Both Rute and Nixie only used regex with the grep command. I’m not sure if this is the only thing regex is used for in the terminal, or just the most common way to use it. Basically, the grep command finds strings in documents. The egrep command (or grep -E) extends grep to allow ors (this is or: |), so I can search for this|that. There’s also fgrep, which searches for strings but doesn’t use regular expressions, so you don’t have to escape (\) for special characters.

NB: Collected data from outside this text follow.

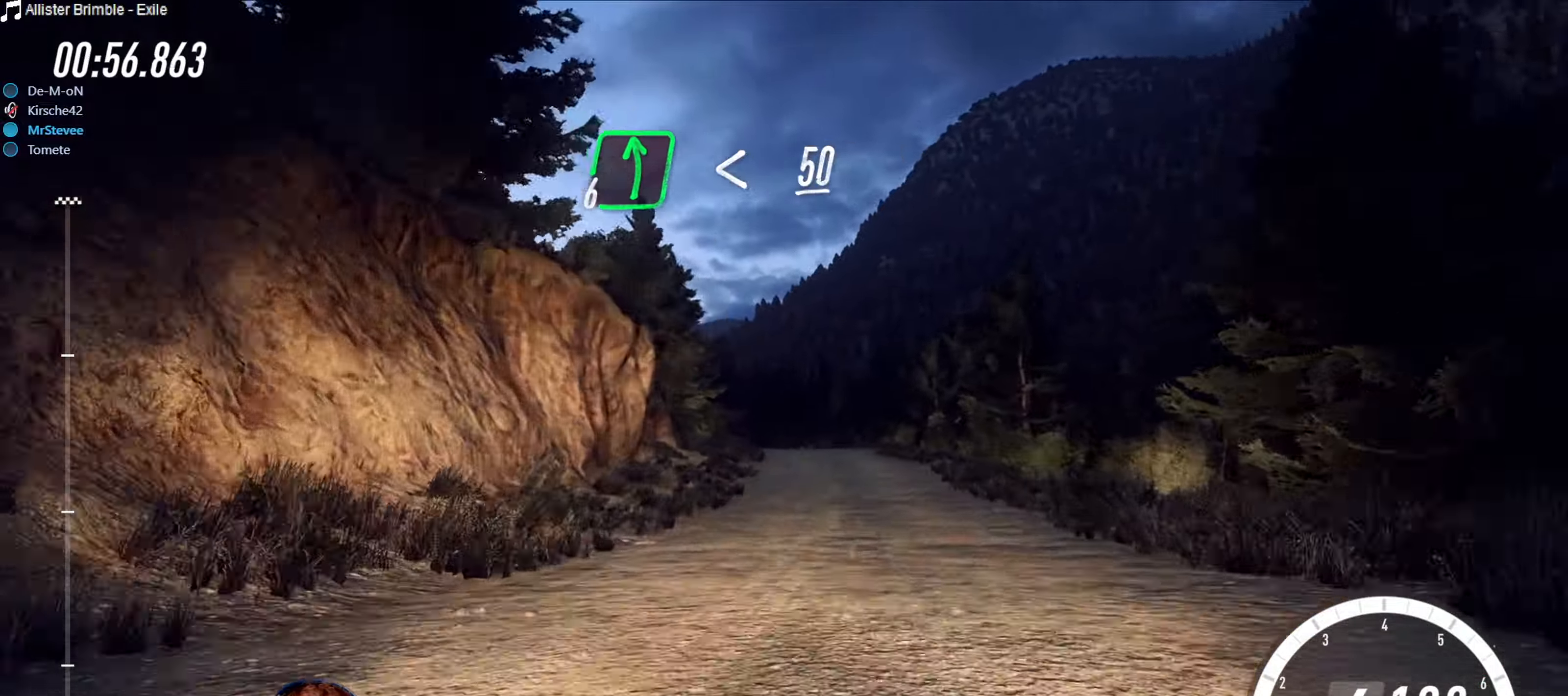
{"buttons": ["R2"], "left_stick": "center", "right_stick": "center", "events": [[50, "left_stick", "down-left"], [267, "left_stick", "center"], [334, "left_stick", "down"], [434, "left_stick", "center"]]}
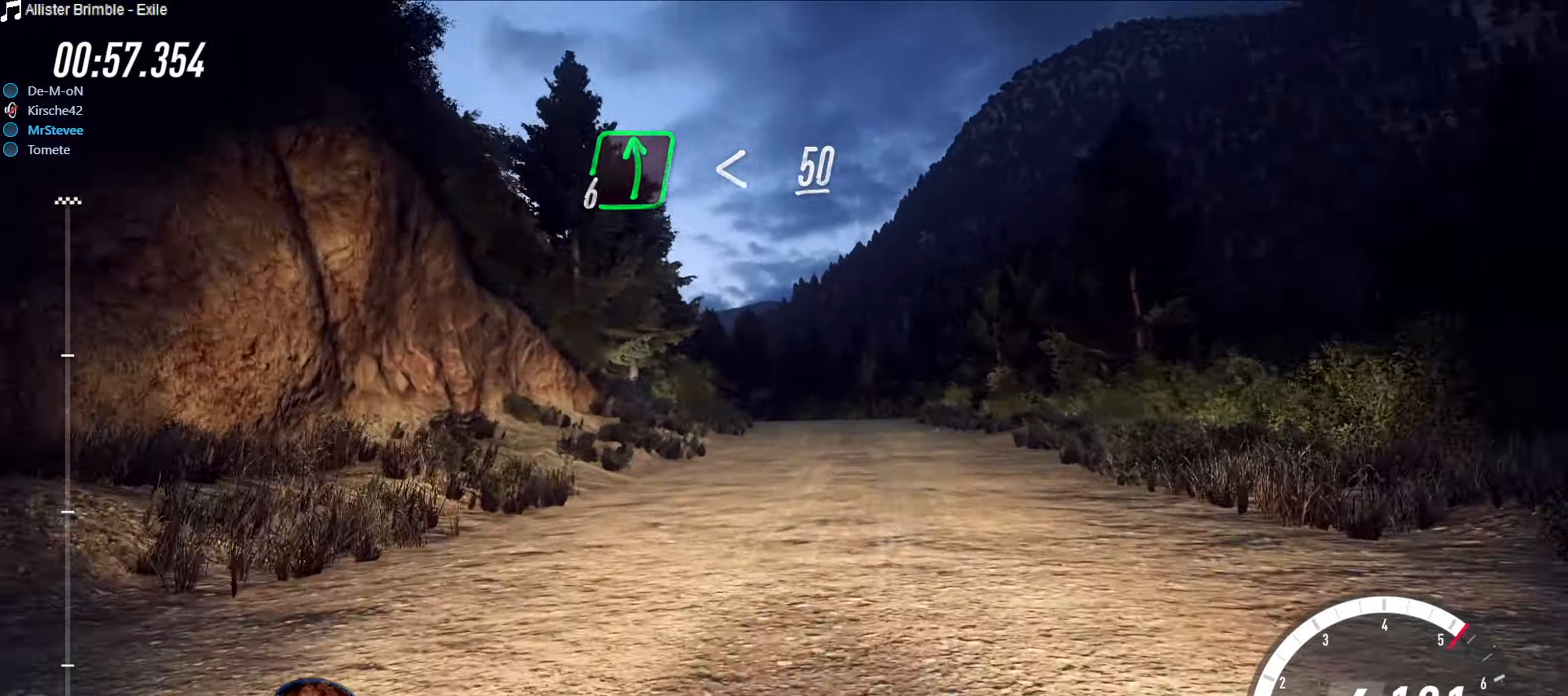
{"buttons": [], "left_stick": "down", "right_stick": "center", "events": [[34, "R2", "up"], [284, "left_stick", "right"], [417, "left_stick", "center"], [500, "left_stick", "down"]]}
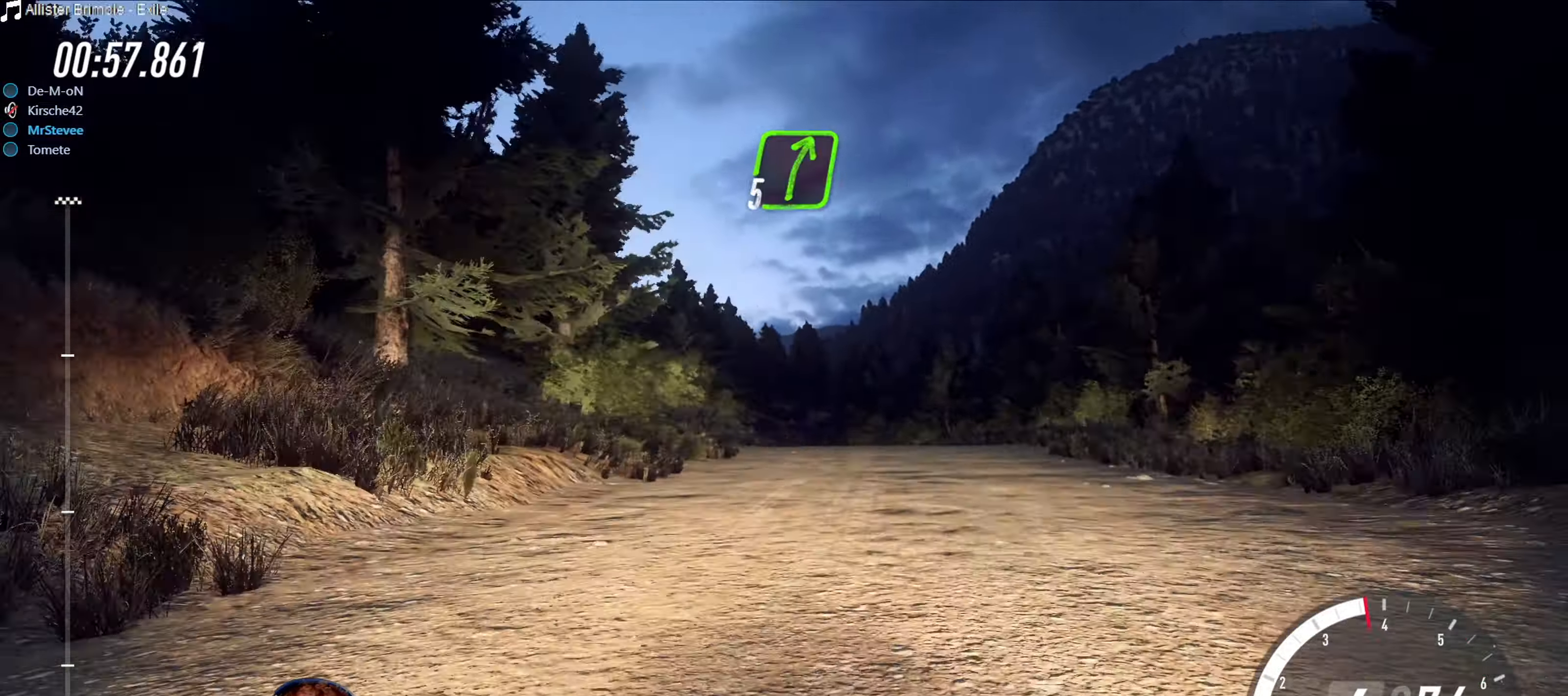
{"buttons": ["R2"], "left_stick": "down-left", "right_stick": "center", "events": [[34, "left_stick", "down-left"], [184, "left_stick", "center"], [267, "R2", "down"], [434, "left_stick", "down-left"]]}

While having a reference in front of me that tells me what all the symbols are, using regex in grep isn’t that difficult. The command:
grep ‘b[a-f]*’ /usr/share/dict/words
will pull up words from my dictionary that contain a string that has the letter ‘b’ followed by any combination or number of the letters ‘a’ through ‘f’. In practice, this would search for all the words that contain the letter ‘b’, as any can mean none. So I get results like bad, zebra and visibly.
I can narrow my search by searching for whole words instead of strings. To do this, I add the argument -w. It will now search for words that contain only ‘b[a-f]*’ which would include beefed and bad, but not wombat. The command with the -w argument added looks like this:
grep -w ‘b[a-f]*’ /usr/share/dict/words
I can also search for a limited number of letters. If I wanted to find a four letter word that began with ‘j’, I would enter:
grep -w ‘j…’ /usr/share/dict/words
The period (.) is a wildcard that means exactly one letter. My results would include jive and jump, but not jammed or inject.

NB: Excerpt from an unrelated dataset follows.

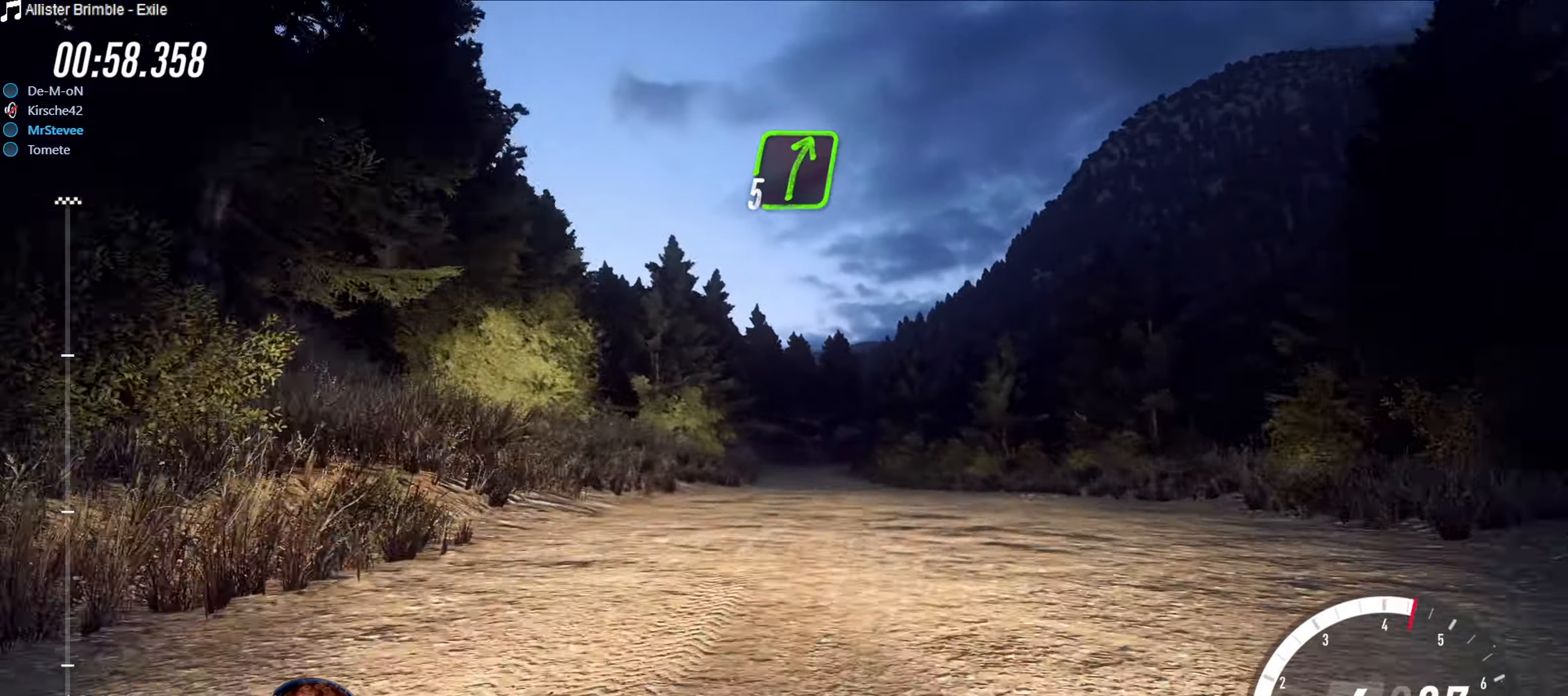
{"buttons": ["R2"], "left_stick": "down-left", "right_stick": "center", "events": [[17, "left_stick", "center"], [367, "left_stick", "down-left"]]}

I can also search for strings that begin or end with certain letters. The carrot symbol (^) means begins with, the dollar sign ($) means ends with. If I wanted to search for four letter words that began with ‘j’ and ended with ‘t’ I would enter:
grep ‘^j..t$’ /usr/share/dict/words
For the results, I only get jest, jilt, jolt and just. I didn’t need to add the -w argument because I was searching for something very exact, with every letter defined.
I can also exclude letters from my search. When a carrot is inside brackets, it means not. So, the command:
grep ‘^j[^a-f]*t$’ /usr/share/dict/words
will give me results that start with ‘j’, contain any number of letter except ‘a’ through ‘f’ and ends with ‘t’. My results include jot, jolt and jumpsuit, but not jest. To me, this is the hardest part of regex: remembering when symbols have the different meanings.
There is one more type of search I wanted to share. The egrep command allows me to use or (|) in my searches. To search for words that begin with either ‘th’ or ‘sh’, are followed by any number of letters ‘a’ through ‘f’ and end with ‘t’, I would use the command:
egrep ‘^(th|sh)[a-f]*t$’ /usr/share/dict/words
My results would include shaft, that and theft, but not throat or shift.
This isn’t everything that was covered in the Rute User’s Tutorial, and it looks like there’s another section on regex later in the book. I can see a lot of potential uses for this: a scrabble helper as Nixie Pixel suggested, to look up employees in a database, to look up specific names of things if you can only remember part of what you’re looking for, etc. It might also be very helpful if I’m looking for typos or spelling errors in my own programming code. I don’t think this tool will be something I use on an everyday basis right now, but I think continuing to practice using regex will help me later.